Niall Dickson, chief executive of the GMC, said the regulators wanted to send out a “clear message” to organisations about their responsibility to individual employees.

“None of this will work without an open and honest learning culture, in which staff feel empowered to admit mistakes and raise concerns,” he said.

He said it remained “one of the biggest challenges” facing the healthcare system and a “major impediment to safe, effective care” that an open culture did not exist across the board.

Jackie Smith

Jackie Smith

NMC chief executive Jackie Smith said: “We can’t stop mistakes from happening entirely and we recognise that sometimes things go wrong. The test is how individuals and organisations respond to those instances, and the culture they build as a result.”

The new guidance builds on previous requirements for nurses and doctors to be honest with patients.

It follows a recommendation made by Sir Robert Francis following his inquiry into care failings at Mid Staffordshire NHS Foundation Trust that there should be a legal “duty of candour” on both organisations and individual clinicians.

However, in its response, the government only introduced a legal duty on organisations, not for individuals. It instead asked professional regulators to strengthen their guidance for individuals.

  • 1 Comment

Readers' comments (1)

  • michael stone

    I had a quick scan of this guidance yesterday - I am about to send the following comments to the GMC:

    Section 16f says:

    ‘f You should record the details of your
    apology in the patient’s clinical record.18, 19 A verbal apology may need to be followed up by a written apology, depending on the patient’s wishes and on your workplace policy.*

    If the DETAILS OF a VERBAL apology are to be noted anywhere - and in particular within any type of 'official record' - there are very strong arguments that the record should be 'signed off' by whichever party to the conversation did not write the record.
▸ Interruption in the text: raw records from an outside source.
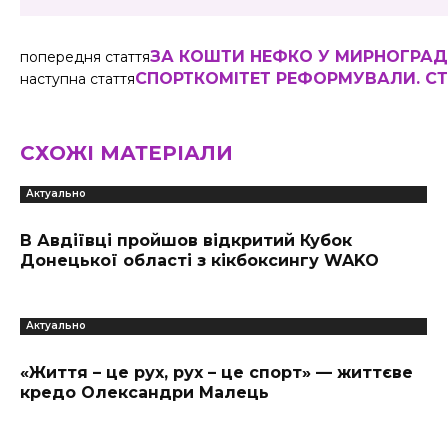
ЗА КОШТИ НЕФКО У МИРНОГРАД
попередня стаття
СПОРТКОМІТЕТ РЕФОРМУВАЛИ. СТ
наступна стаття
СХОЖІ МАТЕРІАЛИ
Актуально
В Авдіївці пройшов відкритий Кубок
Донецької області з кікбоксингу WAKO
Актуально
«Життя – це рух, рух – це спорт» — життєве
кредо Олександри Малець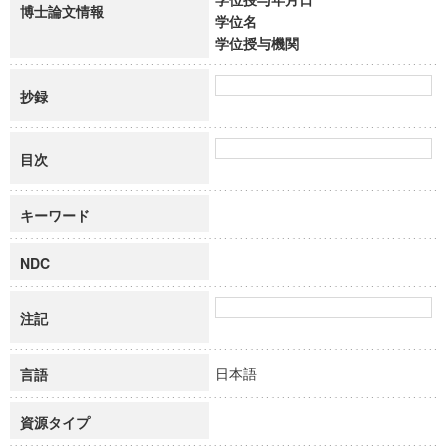
博士論文情報
学位名
学位授与機関
抄録
目次
キーワード
NDC
注記
日本語
言語
資源タイプ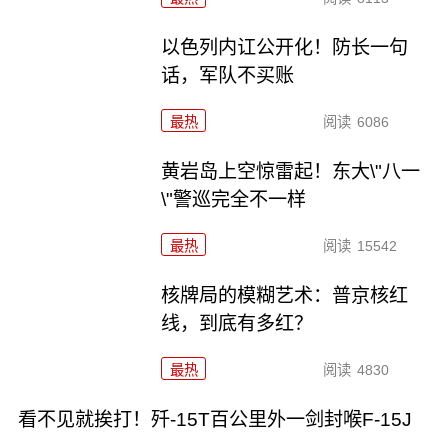
以色列内讧公开化！防长一句
话，军队不买账
最热
阅读
6086
黄岩岛上空惊雷起！东大\"八一
\"警巡完全不一样
最热
阅读
15542
核牌局的模糊艺术：普京核红
线，到底有多红？
最热
阅读
4830
看不见就挨打！歼-15T百公里外一剑封喉F-15J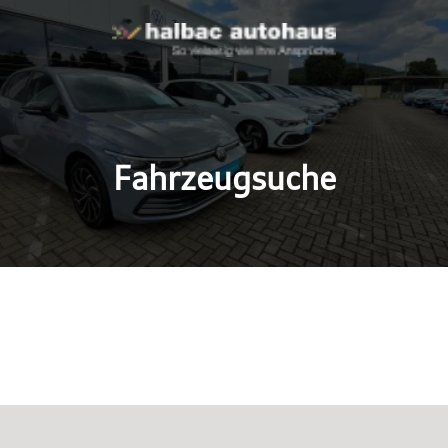
Fahrzeugsuche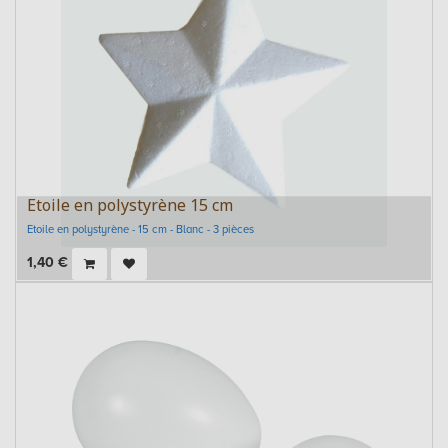
Etoile en polystyrène 15 cm
Etoile en polystyrène - 15 cm - Blanc - 3 pièces
1,40
€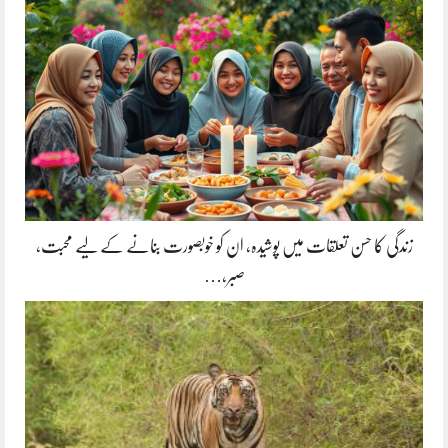
زندگی کا حسن تعلقات میں پوشیدہ, ان کو خوبصورت بنانے کے لیے محبت،
صبر،…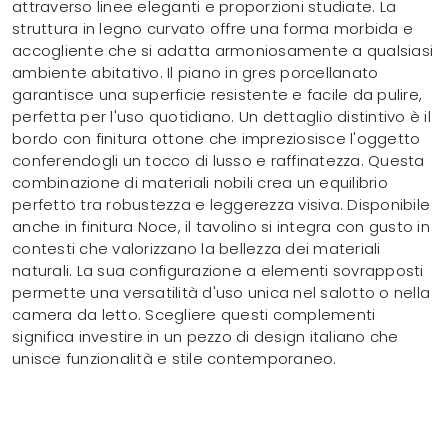
attraverso linee eleganti e proporzioni studiate. La
struttura in legno curvato offre una forma morbida e
accogliente che si adatta armoniosamente a qualsiasi
ambiente abitativo. Il piano in gres porcellanato
garantisce una superficie resistente e facile da pulire,
perfetta per l'uso quotidiano. Un dettaglio distintivo è il
bordo con finitura ottone che impreziosisce l'oggetto
conferendogli un tocco di lusso e raffinatezza. Questa
combinazione di materiali nobili crea un equilibrio
perfetto tra robustezza e leggerezza visiva. Disponibile
anche in finitura Noce, il tavolino si integra con gusto in
contesti che valorizzano la bellezza dei materiali
naturali. La sua configurazione a elementi sovrapposti
permette una versatilità d'uso unica nel salotto o nella
camera da letto. Scegliere questi complementi
significa investire in un pezzo di design italiano che
unisce funzionalità e stile contemporaneo.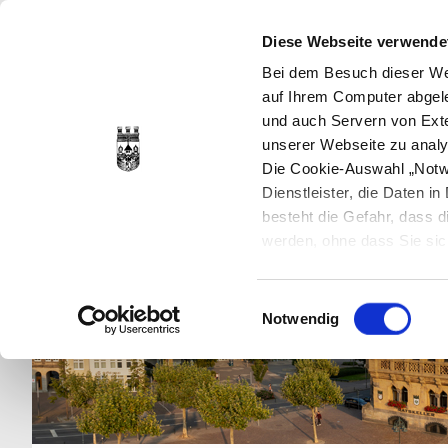
Diese Webseite verwende
Bei dem Besuch dieser Web
auf Ihrem Computer abgele
und auch Servern von Exte
unserer Webseite zu analy
Die Cookie-Auswahl „Notwe
Dienstleister, die Daten 
besteht die Gefahr, dass
werden, ohne dass Sie sic
Cookies genau gesetzt wer
Sie dies verhindern können
Einwilligungsauswahl
Datenschutzerklärung
en
Notwendig
jederzeit mit Wirkung für 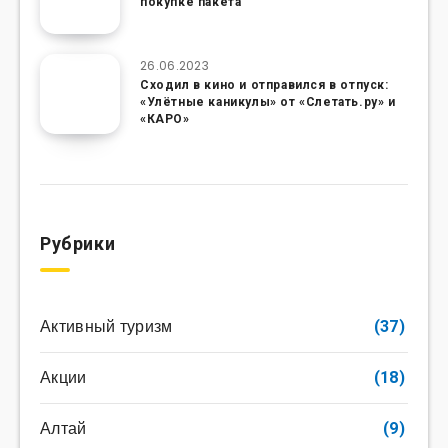
покупке пакета
26.06.2023
Сходил в кино и отправился в отпуск:
«Улётные каникулы» от «Слетать.ру» и
«КАРО»
Рубрики
Активный туризм
(37)
Акции
(18)
Алтай
(9)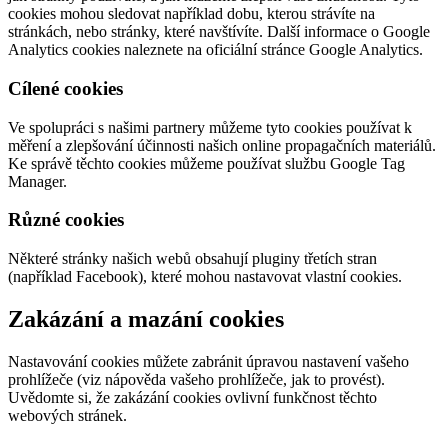
cookies mohou sledovat například dobu, kterou strávíte na
stránkách, nebo stránky, které navštívíte. Další informace o Google
Analytics cookies naleznete na oficiální stránce Google Analytics.
Cílené cookies
Ve spolupráci s našimi partnery můžeme tyto cookies používat k
měření a zlepšování účinnosti našich online propagačních materiálů.
Ke správě těchto cookies můžeme používat službu Google Tag
Manager.
Různé cookies
Některé stránky našich webů obsahují pluginy třetích stran
(například Facebook), které mohou nastavovat vlastní cookies.
Zakázání a mazání cookies
Nastavování cookies můžete zabránit úpravou nastavení vašeho
prohlížeče (viz nápověda vašeho prohlížeče, jak to provést).
Uvědomte si, že zakázání cookies ovlivní funkčnost těchto
webových stránek.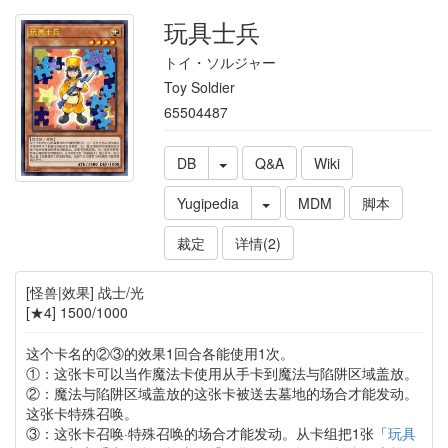
玩具士兵
トイ・ソルジャー
Toy Soldier
65504487
DB
Q&A
Wiki
Yugipedia
MDM
脚本
裁定
详情(2)
[怪兽|效果] 战士/光
[★4] 1500/1000
这个卡名的②③的效果1回合各能使用1次。
①：这张卡可以当作魔法卡使用从手卡到魔法与陷阱区域盖放。
②：魔法与陷阱区域盖放的这张卡被送去墓地的场合才能发动。
这张卡特殊召唤。
③：这张卡召唤·特殊召唤的场合才能发动。从卡组把1张「
玩具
The argument is obvious, and in the context of conversations during end-of-life care, I have presented it at:

    You do not seem to be requiring this 'confirmation that both sides agree the record of a conversation is correct' - I consider that you should require this.

    I also take issue with section 9. While MDTs are prevalent in the NHS, and some mistakes might be 'the result of team behaviour', other parts of your guidance - and also something I heard Niall Dickson say on BBC Radio 4 yesterday - make me think that you understand that 'patients want to receive a face-to-face apology and explanation, from whomever made the mistake, because what most patients want, is to be convinced that the same mistake isn't likely to be made again' (my phrase).
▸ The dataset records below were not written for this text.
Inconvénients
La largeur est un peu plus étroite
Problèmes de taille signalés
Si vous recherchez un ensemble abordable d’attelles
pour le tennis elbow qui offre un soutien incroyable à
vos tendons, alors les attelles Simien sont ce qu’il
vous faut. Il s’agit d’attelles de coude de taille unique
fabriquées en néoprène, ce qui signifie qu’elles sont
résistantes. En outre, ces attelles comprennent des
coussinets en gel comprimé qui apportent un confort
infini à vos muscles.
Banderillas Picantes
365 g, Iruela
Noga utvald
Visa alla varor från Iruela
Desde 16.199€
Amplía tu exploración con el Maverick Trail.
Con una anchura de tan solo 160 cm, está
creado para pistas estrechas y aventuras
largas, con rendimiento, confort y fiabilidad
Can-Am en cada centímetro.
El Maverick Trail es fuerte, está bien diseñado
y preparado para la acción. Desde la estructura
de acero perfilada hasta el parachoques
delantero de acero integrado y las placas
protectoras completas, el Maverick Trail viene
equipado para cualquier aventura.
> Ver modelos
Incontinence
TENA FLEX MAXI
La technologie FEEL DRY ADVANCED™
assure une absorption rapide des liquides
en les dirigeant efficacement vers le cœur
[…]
    So only for 'systemic mistakes' is it appropriate for the 'team leader' to apologise - for INDIVIDUAL MISTAKES, it should be an apology directly from the clinician whose mistake it was.
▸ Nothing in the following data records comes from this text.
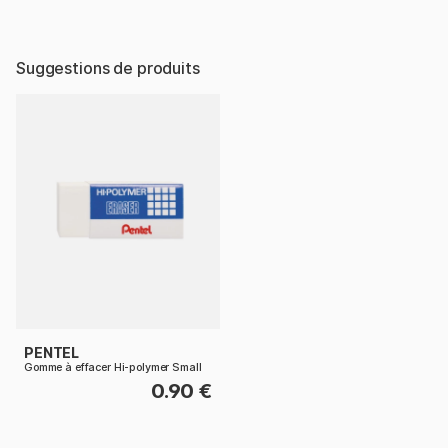
Suggestions de produits
PENTEL
Gomme à effacer Hi-polymer Small
0.90 €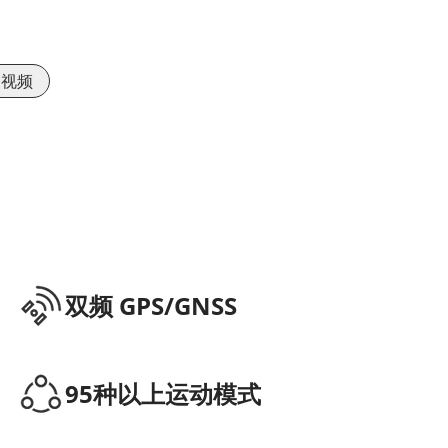
视频
双频 GPS/GNSS
95种以上运动模式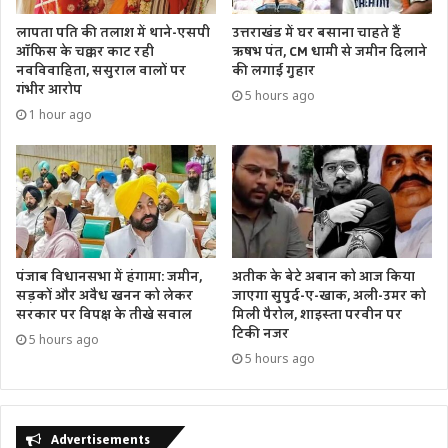
ऑक्सीजन जेनरेटर के जरिए 15 फीसदी ऑक्सीजन की 3300 बेडों पर
उत्तराखंड में घर बसाना चाहते हैं
लापता पति की तलाश में थाने-एसपी
आपूर्ति हो रही है। ग्रामीण और शहरी क्षेत्रों से सटे हर जिले में एक-एक
ऋषभ पंत, CM धामी से जमीन दिलाने
ऑफिस के चक्कर काट रही
की लगाई गुहार
नवविवाहिता, ससुराल वालों पर
सामुदायिक स्वास्थ्य केंद्र या जिला अस्पताल में ऑक्सीजन जेनरेटर्स
गंभीर आरोप
लगाए जा रहे हैं।
5 hours ago
1 hour ago
सोमवार से प्रदेश में खुलेंगे मल्टीप्लेक्स सिनेमाहॉल, जिम और स्पोर्ट
स्टेडियम
प्रदेश में कोरोना संक्रमण से बेहतर होते हालातों के बीच पांच जुलाई से
मल्टीप्लेक्स सिनेमाहॉल, जिम और स्पोर्ट स्टेडियम को कोविड प्रोटोकॉल के
पंजाब विधानसभा में हंगामा: जमीन,
अतीक के बेटे अबान को आज किया
अनुपालन के साथ संचालित होंगे। बता दें कि कोरोना की संभावित
सड़कों और अवैध खनन को लेकर
जाएगा सुपुर्द-ए-खाक, अली-उमर को
तीसरी लहर को ध्यान में रखते हुए सीएम ने आला अधिकारियों को
सरकार पर विपक्ष के तीखे सवाल
मिली पैरोल, शाइस्ता परवीन पर
अस्पतालों में बाइपैक मशीन, पीडियाट्रिक आईसीयू, मोबाइल एक्सरे
टिकी नजर
5 hours ago
मशीन सहित सभी जरूरी उपकरणों की उपलब्धता सुनिश्चित करने के
5 hours ago
निर्देश दिए हैं। इसके साथ ही उन्होंने पीडियाट्रिक विशेषज्ञों के रिक्त पदों
पर नियुक्ति की प्रक्रिया को भी पूरे करने के निर्देश दिए हैं।
Advertisements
    I had personal experience of how annoying, this type of thing is, some years ago when I was tangled up with my PCT, trying to find out why something had happened: I had letters signed by the CE of the PCT (that stems from the complaints regulations), and at other times I was told I could speak to somebody who had written a report when at the time I wanted to speak to some district nurses, and later when I wanted to speak to the author of the report I was offered instead a district nurse. 'Who I wanted to speak to' was determined by 'what I had managed to disentangle and understand at any particular time', so I knew who I thought could best answer my questions: the people who were 'offered up' to speak to me, were almost never the ones who I actually wanted to talk to.